Sabine Lisicki, 25, hat schon viele Niederlagen erlebt, aber die Pleite hatte schon eine besondere Dimension. "Ich hatte einen Blackout und kann ihn nicht erklären", sagte sie. 0:6, 0:6: Das kommt im Profitennis selten vor. Die doppelte Null demonstriert eine ungewöhnliche Unterlegenheit. Eine Unter- legenheit, die vor allem dann nicht zu erwarten ist, wenn die Nummer 19 der Weltrangliste gegen eine weitgehend unbekannte 21-Jährige antritt.

Angesichts des Ausmaßes der Demütigung wirkte Lisicki nachher, als sie im bequemen Sessel das Unerklärliche zu erklären versuchte, erstaunlich gefasst. Sie suchte nicht nach Ausreden. Ruhig sagte sie: "Ich bin total enttäuscht und hätte mir einen anderen Tag gewünscht." Vor zwei Jahren hatte sie in Wimbledon noch im Finale auftreten dürfen.

Und jetzt das. Die Pleite in Stuttgart schmerzt besonders, weil das Turnier das letzte große ist, das es hierzulande noch gibt. Und am Wochen- ende hatte Lisicki schon zwei Matches verloren, denen quasi nationale Bedeutung zukam: Im Einzel am Auftakttag der Fed-Cup-Halbfinal-Begegnung gegen Russland in Sotschi vergab sie gegen Anastasia Pawljutschenkowa einen Matchball (6:4, 6:7, 3:6); im entscheidende Doppel mit Andrea Petkovic blieb sie zum 2:3-Abschluss gegen Pawljutschenkowa und Jelena Wesnina chancenlos (2:6, 3:6).
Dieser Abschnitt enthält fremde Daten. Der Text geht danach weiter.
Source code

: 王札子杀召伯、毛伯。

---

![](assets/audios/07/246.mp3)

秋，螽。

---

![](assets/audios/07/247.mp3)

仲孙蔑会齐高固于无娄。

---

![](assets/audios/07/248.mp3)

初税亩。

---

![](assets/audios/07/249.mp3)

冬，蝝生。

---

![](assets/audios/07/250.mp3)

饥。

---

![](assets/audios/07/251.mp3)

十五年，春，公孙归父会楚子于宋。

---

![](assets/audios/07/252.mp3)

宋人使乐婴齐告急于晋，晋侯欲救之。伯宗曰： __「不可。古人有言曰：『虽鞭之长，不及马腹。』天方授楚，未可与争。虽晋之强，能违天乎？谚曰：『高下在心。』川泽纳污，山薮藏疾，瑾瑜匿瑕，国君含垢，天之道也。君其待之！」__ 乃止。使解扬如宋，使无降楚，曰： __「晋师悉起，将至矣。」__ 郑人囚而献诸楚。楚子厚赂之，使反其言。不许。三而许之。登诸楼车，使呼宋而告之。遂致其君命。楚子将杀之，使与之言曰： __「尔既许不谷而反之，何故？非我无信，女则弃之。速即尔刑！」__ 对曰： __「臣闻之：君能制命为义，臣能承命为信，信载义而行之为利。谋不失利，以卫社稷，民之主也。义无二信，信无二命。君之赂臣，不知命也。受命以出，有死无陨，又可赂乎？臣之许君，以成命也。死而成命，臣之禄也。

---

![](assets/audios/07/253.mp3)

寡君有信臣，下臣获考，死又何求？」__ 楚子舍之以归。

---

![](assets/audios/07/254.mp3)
Dabei deutete gegen Dijas zunächst nichts darauf hin, dass Lisicki derart neben sich stehen würde. Sie begann mit viel Wucht in den Grundschlägen. Aber Punktverluste ließen eben auch nicht lange auf sich warten. Es war, wie es bei Sabine Lisicki öfter ist: Direkte Punkt- gewinne wechselten sich mit aberwitzigen Fehlern ab. Sabine Lisicki braucht oft ein wenig, bis sie ihren Rhythmus findet. "Aber heute hat bei mir nichts funktioniert", musste sie später selbst erkennen.

Bei den Hartplatz-Turnieren in Indian Wells und in Miami hatte sie ihr riskanter Stil bis ins Halb- und Viertelfinale geführt. Es schien fast so, als ob Lisicki unter ihrem früheren Doppelpartner Christopher Kas als neuem Trainer wieder zu ihrer Wimbledon-Form gefunden hätte. Doch davon ist die Berlinerin offensichtlich noch weit entfernt. Diese Erkenntnis hatte sich bereits in Sotschi angedeutet. In Stuttgart bestätigte sie sich nun mehr als deutlich.

Die deprimierende Niederlage gegen Dijas würde sie deshalb am liebsten erst gar nicht an sich heranlassen. "Das Gute ist ja, dass in diesem Jahr noch viele Turniere anstehen. Man darf das alles nicht überbewerten", sagte Lisicki. In der nächsten Woche wird sie gleich wieder antreten, in Madrid. Aber die Doppelkonkurrenz, in der sie mit Julia Görges noch vertreten ist, bindet sie zunächst weiter an Stuttgart. "Ich werde deshalb heute Abend noch mal auf den Platz gehen", kündigte Lisicki an. Training als Therapie.